What you have to do: In the records below, find the line holding "宮城県での学友会の開催は、仙台市で2017年に開催して" and the line holding "занимает много времени.". Set down both, with every line between them, exactly.

[Source records]
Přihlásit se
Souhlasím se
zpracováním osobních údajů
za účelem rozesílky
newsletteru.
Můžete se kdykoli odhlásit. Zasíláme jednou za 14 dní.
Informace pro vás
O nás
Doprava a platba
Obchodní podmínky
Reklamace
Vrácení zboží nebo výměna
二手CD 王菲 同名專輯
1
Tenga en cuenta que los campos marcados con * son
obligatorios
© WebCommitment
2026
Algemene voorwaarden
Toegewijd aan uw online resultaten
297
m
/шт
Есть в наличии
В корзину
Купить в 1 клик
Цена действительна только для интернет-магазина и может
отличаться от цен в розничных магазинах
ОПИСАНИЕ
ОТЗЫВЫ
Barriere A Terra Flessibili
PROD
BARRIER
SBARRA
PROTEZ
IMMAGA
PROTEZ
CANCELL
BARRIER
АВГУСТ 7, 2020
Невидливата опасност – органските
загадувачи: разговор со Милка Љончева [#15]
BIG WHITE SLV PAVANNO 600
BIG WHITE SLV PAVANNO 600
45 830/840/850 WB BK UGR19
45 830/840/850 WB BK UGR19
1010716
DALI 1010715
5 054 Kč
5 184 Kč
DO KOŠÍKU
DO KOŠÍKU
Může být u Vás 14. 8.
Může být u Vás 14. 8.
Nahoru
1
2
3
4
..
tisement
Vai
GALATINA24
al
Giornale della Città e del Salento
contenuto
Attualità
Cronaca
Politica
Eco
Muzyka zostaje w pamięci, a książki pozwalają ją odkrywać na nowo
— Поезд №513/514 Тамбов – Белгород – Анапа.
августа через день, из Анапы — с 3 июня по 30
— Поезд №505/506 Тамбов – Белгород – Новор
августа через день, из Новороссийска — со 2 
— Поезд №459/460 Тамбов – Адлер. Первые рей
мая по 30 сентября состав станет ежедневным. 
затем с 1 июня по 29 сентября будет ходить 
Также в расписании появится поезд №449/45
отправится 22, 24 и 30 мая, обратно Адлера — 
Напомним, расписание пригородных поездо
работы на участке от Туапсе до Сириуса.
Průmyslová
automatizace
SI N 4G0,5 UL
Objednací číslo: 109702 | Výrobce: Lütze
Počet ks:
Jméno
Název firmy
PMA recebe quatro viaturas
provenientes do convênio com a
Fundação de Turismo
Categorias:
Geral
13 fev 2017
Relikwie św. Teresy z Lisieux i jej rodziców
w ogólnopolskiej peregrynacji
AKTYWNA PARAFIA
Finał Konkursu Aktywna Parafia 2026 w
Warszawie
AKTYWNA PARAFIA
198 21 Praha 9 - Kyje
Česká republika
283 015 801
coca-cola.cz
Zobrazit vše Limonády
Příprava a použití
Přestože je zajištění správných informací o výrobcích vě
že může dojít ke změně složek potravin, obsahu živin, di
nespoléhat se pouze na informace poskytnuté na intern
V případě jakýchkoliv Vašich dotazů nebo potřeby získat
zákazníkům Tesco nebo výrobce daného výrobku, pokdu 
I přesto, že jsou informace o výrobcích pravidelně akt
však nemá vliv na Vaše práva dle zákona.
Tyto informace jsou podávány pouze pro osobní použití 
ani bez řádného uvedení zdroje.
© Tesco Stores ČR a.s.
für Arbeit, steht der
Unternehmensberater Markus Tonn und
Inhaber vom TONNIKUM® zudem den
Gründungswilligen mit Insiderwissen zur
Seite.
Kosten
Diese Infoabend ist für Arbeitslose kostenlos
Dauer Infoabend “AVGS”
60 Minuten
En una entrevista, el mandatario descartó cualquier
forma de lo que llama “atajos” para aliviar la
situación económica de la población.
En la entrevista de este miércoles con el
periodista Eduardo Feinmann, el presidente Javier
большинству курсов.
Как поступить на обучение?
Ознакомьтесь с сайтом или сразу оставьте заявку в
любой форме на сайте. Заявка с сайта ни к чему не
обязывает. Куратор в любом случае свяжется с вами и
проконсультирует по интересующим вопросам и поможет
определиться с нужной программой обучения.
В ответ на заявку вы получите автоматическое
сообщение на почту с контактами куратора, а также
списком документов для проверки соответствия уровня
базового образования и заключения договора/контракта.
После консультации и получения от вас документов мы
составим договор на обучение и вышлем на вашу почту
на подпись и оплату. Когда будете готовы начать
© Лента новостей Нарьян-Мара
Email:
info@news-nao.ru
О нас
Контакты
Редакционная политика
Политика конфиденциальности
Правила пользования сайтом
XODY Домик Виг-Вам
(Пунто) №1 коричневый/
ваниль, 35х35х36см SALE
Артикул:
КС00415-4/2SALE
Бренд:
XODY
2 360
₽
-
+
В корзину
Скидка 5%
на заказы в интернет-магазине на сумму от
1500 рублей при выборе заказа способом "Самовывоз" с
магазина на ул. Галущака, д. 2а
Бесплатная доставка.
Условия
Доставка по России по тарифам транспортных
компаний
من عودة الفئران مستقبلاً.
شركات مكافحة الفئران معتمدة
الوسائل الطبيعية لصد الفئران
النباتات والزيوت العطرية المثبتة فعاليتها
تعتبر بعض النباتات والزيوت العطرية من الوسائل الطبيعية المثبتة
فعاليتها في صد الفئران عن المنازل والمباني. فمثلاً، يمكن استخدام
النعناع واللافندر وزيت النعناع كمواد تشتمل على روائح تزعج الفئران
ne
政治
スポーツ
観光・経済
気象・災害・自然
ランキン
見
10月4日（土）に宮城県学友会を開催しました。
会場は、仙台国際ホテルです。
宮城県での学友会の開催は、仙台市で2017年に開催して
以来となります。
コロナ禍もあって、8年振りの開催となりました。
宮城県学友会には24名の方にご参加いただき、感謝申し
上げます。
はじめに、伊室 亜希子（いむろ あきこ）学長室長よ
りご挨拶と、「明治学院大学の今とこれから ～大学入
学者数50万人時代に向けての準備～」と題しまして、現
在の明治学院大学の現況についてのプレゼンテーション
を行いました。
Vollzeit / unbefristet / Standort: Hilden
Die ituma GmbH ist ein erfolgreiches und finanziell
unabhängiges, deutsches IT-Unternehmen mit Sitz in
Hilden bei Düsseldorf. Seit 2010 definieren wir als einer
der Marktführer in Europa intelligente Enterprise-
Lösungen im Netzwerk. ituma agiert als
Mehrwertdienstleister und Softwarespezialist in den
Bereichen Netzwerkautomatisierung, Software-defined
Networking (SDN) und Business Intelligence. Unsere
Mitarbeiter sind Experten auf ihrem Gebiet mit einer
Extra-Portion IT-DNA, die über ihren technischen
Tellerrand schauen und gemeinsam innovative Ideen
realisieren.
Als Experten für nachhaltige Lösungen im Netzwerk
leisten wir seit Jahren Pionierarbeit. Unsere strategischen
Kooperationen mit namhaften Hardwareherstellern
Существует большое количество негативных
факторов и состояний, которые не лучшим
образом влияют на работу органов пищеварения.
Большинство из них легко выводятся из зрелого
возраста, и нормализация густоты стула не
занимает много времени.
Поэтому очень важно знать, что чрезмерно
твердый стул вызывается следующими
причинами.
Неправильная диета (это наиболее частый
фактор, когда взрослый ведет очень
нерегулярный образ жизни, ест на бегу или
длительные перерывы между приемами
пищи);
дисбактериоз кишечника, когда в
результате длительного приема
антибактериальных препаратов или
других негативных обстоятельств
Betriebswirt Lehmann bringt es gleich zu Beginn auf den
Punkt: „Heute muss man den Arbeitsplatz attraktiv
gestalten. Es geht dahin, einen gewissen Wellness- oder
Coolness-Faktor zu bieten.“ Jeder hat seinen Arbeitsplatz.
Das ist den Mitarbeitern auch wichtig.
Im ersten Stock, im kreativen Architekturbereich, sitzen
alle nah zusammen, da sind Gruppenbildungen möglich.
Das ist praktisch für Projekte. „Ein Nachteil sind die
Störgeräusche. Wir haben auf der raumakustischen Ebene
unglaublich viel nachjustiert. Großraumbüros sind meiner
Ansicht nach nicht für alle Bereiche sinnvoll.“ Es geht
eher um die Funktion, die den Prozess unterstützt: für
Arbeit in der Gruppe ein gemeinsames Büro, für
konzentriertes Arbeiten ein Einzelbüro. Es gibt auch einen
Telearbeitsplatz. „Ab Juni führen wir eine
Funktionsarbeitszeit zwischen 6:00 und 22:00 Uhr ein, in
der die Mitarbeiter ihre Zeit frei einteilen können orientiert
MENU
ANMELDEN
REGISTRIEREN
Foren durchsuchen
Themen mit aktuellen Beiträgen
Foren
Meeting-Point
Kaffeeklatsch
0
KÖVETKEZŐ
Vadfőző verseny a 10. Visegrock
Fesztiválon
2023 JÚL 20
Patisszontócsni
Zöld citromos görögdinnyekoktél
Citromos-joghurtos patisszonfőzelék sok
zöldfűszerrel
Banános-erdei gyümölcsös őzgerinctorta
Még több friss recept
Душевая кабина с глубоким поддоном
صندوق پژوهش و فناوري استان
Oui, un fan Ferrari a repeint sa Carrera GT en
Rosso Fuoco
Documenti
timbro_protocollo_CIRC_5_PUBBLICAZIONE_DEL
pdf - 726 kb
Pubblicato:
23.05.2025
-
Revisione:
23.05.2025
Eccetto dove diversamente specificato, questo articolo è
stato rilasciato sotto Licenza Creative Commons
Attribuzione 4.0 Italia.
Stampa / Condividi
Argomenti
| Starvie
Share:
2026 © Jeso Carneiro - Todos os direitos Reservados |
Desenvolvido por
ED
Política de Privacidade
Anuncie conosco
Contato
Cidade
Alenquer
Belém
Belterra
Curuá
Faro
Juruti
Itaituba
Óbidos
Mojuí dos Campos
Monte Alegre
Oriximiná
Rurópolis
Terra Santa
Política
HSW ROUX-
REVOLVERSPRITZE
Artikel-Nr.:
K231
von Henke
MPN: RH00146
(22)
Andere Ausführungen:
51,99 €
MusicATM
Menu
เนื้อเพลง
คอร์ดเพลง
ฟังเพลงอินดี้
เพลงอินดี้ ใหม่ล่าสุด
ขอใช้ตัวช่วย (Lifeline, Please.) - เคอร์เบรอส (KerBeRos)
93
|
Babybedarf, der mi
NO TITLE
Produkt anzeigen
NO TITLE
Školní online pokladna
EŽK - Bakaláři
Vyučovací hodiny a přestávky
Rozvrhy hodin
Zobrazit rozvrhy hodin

Response:
宮城県での学友会の開催は、仙台市で2017年に開催して
以来となります。
コロナ禍もあって、8年振りの開催となりました。
宮城県学友会には24名の方にご参加いただき、感謝申し
上げます。
はじめに、伊室 亜希子（いむろ あきこ）学長室長よ
りご挨拶と、「明治学院大学の今とこれから ～大学入
学者数50万人時代に向けての準備～」と題しまして、現
在の明治学院大学の現況についてのプレゼンテーション
を行いました。
Vollzeit / unbefristet / Standort: Hilden
Die ituma GmbH ist ein erfolgreiches und finanziell
unabhängiges, deutsches IT-Unternehmen mit Sitz in
Hilden bei Düsseldorf. Seit 2010 definieren wir als einer
der Marktführer in Europa intelligente Enterprise-
Lösungen im Netzwerk. ituma agiert als
Mehrwertdienstleister und Softwarespezialist in den
Bereichen Netzwerkautomatisierung, Software-defined
Networking (SDN) und Business Intelligence. Unsere
Mitarbeiter sind Experten auf ihrem Gebiet mit einer
Extra-Portion IT-DNA, die über ihren technischen
Tellerrand schauen und gemeinsam innovative Ideen
realisieren.
Als Experten für nachhaltige Lösungen im Netzwerk
leisten wir seit Jahren Pionierarbeit. Unsere strategischen
Kooperationen mit namhaften Hardwareherstellern
Существует большое количество негативных
факторов и состояний, которые не лучшим
образом влияют на работу органов пищеварения.
Большинство из них легко выводятся из зрелого
возраста, и нормализация густоты стула не
занимает много времени.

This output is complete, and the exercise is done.